Drop the pictures and restate the rest of the listing word for word.

| Data excerpts |
....................
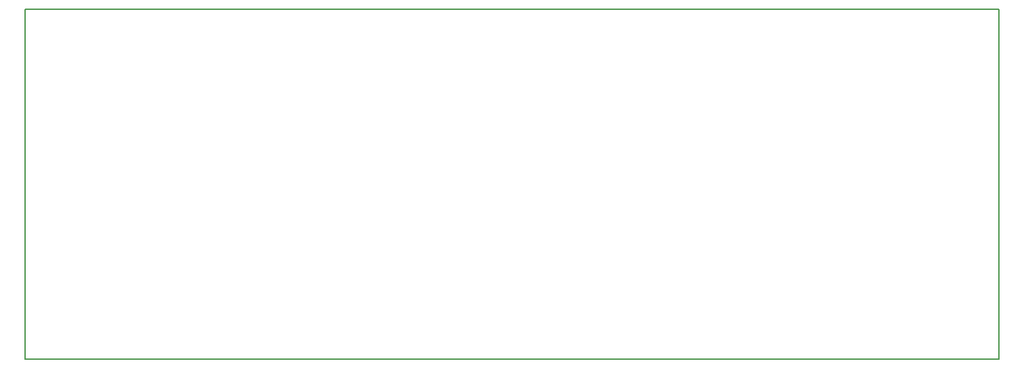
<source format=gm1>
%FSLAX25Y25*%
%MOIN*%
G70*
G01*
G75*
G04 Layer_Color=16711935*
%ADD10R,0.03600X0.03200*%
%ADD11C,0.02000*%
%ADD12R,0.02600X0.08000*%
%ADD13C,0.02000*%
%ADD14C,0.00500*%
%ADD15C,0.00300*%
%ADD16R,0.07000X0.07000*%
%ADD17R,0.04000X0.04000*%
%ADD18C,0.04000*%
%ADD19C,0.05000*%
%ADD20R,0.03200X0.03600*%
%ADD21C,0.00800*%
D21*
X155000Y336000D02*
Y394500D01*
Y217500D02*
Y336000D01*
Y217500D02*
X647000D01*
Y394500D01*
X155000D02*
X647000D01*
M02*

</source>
....................
| Your response |
<source format=gm1>
%FSLAX25Y25*%
%MOIN*%
G70*
G01*
G75*
G04 Layer_Color=16711935*
%ADD10R,0.03600X0.03200*%
%ADD11C,0.02000*%
%ADD12R,0.02600X0.08000*%
%ADD13C,0.02000*%
%ADD14C,0.00500*%
%ADD15C,0.00300*%
%ADD16R,0.07000X0.07000*%
%ADD17R,0.04000X0.04000*%
%ADD18C,0.04000*%
%ADD19C,0.05000*%
%ADD20R,0.03200X0.03600*%
%ADD21C,0.00800*%
D21*
X155000Y336000D02*
Y394500D01*
Y217500D02*
Y336000D01*
Y217500D02*
X647000D01*
Y394500D01*
X155000D02*
X647000D01*
M02*

</source>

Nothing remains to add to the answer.